## Exercício
No texto abaixo, sobre o protesto com uma cadeira na campanha de Pablo Marçal, em que rua Marçal caminhava quando Rogério Rodrigues chegou perto dele?
*** Trecho dado
No dia 16 de setembro de 2024, um episódio peculiar com outra cadeira marcou a campanha de Pablo Marçal, candidato à Prefeitura de São Paulo pelo PRTB. Durante uma caminhada no centro da cidade, um manifestante carregou uma cadeira e provocou Marçal. O manifestante, Rogério Rodrigues, fez uma referência direta ao incidente anterior, no qual José Luiz Datena (PSDB) arremessou uma cadeira em Marçal durante um debate televisionado.
Manifestante utiliza cadeira como forma de protesto
Rogério Rodrigues se aproximou de Marçal enquanto ele caminhava pela Rua Santa Ifigênia. Com uma cadeira nas mãos, ele sugeriu que Marçal jogasse o objeto em Datena, referindo-se ao incidente do debate. Segundo Rodrigues, ele não pretendia ferir ninguém; a intenção era apenas provocar, fazendo uma crítica política à figura de Marçal.
No entanto, o vereador Rubinho Nunes, que acompanhava Marçal, interpretou o gesto como uma ameaça e avançou contra Rodrigues. Outros apoiadores de Marçal também reagiram, o que resultou em um tumulto. O manifestante, por sua vez, explicou que estava apenas fazendo uma brincadeira e que nunca teve a intenção de agredir o candidato. “A turma dele se incomodou e me atacou, mas eu só queria fazer uma provocação política”, afirmou.
A cadeirada no debate e o aumento da tensão com Marçal
Esse episódio na campanha de Marçal foi uma continuação da tensão que começou durante o debate transmitido pela TV Cultura, no qual José Luiz Datena arremessou uma cadeira em Marçal. O confronto entre os dois começou quando Marçal fez acusações de assédio sexual contra Datena, o que irritou o candidato do PSDB. Visivelmente alterado, Datena jogou a cadeira, e o mediador do debate interrompeu o programa para evitar uma escalada da situação.
Marçal usou o incidente para reforçar sua narrativa de que está sendo atacado e registrou um boletim de ocorrência contra Datena, acusando-o de lesão corporal. Em suas declarações, Marçal sugeriu que o caso poderia ser tratado como uma tentativa de homicídio. Datena, por sua vez, reconheceu o erro, mas afirmou que, diante das provocações, sua reação foi humana e justificável.
O impacto político do confronto
A confusão envolvendo a “cadeira do Datena” gerou um debate sobre os limites do protesto político e o nível de tensão que envolve a campanha eleitoral em São Paulo. Algumas pessoas interpretaram a ação de Rogério Rodrigues como uma forma criativa de protesto, enquanto outras viram o ato como perigoso, especialmente em um ambiente carregado de emoções. A resposta rápida e enérgica dos apoiadores de Marçal levantou críticas sobre a forma como lidaram com a situação.
******
*** Extrato de dados
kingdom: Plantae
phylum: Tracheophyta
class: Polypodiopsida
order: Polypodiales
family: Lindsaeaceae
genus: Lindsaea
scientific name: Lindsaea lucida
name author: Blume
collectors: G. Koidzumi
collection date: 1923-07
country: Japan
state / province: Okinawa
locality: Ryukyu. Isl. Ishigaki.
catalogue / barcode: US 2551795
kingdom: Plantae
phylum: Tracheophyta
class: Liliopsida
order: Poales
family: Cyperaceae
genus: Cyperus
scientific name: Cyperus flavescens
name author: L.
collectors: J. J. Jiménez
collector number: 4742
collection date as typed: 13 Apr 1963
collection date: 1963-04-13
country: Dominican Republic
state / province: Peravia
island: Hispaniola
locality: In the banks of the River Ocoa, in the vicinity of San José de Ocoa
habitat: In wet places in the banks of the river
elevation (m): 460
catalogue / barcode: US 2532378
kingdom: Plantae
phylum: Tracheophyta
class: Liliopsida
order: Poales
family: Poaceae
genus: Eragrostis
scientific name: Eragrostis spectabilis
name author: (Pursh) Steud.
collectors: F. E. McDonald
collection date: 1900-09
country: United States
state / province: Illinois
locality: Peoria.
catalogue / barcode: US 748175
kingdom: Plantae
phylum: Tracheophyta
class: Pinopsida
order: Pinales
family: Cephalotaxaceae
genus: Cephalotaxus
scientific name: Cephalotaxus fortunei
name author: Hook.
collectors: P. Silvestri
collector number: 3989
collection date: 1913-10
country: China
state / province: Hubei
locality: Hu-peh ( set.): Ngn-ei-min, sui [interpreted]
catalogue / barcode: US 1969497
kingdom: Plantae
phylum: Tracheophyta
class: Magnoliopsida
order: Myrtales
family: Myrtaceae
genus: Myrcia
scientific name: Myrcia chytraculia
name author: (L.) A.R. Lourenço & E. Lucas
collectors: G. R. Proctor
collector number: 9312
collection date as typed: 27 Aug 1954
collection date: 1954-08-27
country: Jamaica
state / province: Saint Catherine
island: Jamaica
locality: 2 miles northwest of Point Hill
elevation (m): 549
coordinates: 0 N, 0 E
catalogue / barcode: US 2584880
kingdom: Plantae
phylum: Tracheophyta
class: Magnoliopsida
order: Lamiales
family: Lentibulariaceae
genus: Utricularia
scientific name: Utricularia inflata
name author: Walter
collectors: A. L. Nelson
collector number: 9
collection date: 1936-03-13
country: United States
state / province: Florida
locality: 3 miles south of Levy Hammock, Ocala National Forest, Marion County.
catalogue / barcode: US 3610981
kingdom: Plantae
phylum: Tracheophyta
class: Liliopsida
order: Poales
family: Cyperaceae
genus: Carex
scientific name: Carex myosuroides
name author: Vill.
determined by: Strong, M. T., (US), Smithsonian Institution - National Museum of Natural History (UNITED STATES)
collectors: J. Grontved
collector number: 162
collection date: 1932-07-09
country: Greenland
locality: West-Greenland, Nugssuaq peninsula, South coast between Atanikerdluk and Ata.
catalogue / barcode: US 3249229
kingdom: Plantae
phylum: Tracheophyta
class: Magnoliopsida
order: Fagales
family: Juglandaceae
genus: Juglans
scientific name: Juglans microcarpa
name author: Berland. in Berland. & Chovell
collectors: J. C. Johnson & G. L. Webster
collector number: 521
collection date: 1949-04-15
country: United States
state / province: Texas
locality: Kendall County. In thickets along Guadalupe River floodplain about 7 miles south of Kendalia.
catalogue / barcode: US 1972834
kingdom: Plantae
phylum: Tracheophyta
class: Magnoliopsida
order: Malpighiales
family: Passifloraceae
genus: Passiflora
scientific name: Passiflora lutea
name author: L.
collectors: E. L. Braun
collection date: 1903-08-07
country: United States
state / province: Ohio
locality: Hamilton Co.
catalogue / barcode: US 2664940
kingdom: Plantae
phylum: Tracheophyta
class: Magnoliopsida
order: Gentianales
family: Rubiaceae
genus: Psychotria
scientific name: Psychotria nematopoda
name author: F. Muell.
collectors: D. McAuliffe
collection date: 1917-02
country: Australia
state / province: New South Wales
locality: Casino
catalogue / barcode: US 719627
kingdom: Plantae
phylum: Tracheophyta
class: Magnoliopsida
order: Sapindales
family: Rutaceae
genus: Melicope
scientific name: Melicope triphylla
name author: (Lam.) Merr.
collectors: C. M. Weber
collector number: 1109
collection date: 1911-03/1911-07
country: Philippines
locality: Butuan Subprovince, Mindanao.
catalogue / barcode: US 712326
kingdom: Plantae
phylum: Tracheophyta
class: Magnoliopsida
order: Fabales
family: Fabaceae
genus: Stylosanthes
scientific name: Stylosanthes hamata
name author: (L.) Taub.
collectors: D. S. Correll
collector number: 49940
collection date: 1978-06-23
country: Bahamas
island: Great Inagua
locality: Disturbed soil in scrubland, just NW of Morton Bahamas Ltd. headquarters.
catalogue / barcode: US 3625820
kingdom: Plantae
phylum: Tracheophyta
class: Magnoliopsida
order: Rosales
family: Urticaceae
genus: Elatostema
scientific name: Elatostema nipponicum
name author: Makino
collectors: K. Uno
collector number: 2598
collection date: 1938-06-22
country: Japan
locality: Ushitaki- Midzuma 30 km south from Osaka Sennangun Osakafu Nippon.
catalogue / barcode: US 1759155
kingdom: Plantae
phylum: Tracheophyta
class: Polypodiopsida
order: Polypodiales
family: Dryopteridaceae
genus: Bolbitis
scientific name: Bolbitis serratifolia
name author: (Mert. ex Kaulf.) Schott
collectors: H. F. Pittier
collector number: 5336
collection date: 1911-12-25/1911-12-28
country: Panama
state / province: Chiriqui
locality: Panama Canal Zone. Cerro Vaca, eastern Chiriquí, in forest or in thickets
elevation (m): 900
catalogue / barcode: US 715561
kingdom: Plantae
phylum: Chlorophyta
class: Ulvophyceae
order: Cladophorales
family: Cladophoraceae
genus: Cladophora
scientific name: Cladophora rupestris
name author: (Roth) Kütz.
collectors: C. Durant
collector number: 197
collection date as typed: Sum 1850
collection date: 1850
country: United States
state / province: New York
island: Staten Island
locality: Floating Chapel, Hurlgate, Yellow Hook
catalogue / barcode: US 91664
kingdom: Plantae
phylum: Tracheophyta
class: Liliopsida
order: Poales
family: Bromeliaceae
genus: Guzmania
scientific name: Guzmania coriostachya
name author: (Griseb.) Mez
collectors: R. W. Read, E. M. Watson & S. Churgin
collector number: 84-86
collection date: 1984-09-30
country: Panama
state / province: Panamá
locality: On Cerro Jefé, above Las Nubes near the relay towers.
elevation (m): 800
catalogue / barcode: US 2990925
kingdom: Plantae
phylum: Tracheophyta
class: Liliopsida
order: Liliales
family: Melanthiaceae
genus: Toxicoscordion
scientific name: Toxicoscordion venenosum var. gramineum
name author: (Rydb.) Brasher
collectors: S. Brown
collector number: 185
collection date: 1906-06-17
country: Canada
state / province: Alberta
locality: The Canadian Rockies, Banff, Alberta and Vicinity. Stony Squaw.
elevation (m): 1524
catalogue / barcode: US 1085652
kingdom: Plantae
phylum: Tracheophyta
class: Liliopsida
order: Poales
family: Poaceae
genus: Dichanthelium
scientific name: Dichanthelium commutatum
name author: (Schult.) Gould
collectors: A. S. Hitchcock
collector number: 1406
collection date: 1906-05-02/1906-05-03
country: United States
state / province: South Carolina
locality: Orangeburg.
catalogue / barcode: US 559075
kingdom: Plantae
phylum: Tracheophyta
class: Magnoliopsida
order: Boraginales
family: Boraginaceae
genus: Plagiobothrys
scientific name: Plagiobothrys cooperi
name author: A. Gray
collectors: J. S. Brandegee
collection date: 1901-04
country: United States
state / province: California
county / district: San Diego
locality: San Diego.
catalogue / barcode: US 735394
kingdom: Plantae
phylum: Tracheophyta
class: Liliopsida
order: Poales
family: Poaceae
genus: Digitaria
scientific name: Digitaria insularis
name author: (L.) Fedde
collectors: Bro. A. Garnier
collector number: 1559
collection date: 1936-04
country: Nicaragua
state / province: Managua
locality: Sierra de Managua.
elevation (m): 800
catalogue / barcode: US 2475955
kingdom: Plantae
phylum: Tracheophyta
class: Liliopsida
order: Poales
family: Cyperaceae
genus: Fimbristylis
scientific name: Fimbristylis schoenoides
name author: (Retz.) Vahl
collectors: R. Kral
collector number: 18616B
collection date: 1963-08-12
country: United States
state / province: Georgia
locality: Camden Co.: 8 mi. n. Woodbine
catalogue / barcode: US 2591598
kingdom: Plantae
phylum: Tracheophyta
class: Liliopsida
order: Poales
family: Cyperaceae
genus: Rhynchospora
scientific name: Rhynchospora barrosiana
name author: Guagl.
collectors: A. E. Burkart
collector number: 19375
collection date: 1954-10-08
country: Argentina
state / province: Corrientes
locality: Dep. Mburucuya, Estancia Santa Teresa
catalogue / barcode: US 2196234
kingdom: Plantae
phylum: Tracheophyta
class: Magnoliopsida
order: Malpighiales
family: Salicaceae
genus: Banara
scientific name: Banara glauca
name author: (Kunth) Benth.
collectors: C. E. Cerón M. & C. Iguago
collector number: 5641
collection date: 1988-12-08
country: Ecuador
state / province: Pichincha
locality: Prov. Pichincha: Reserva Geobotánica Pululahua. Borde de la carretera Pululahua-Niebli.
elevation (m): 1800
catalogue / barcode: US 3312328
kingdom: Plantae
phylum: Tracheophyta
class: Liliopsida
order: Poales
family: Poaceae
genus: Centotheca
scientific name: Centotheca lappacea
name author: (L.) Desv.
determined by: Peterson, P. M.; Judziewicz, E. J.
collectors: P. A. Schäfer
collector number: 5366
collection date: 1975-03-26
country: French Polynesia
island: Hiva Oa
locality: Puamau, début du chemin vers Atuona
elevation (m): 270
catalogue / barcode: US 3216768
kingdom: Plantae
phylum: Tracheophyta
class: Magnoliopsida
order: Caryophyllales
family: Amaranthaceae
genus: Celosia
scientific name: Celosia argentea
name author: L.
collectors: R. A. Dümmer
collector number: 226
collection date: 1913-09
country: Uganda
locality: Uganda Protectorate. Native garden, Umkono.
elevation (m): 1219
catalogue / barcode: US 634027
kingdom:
******
## Resposta
Na Rua Santa Ifigênia.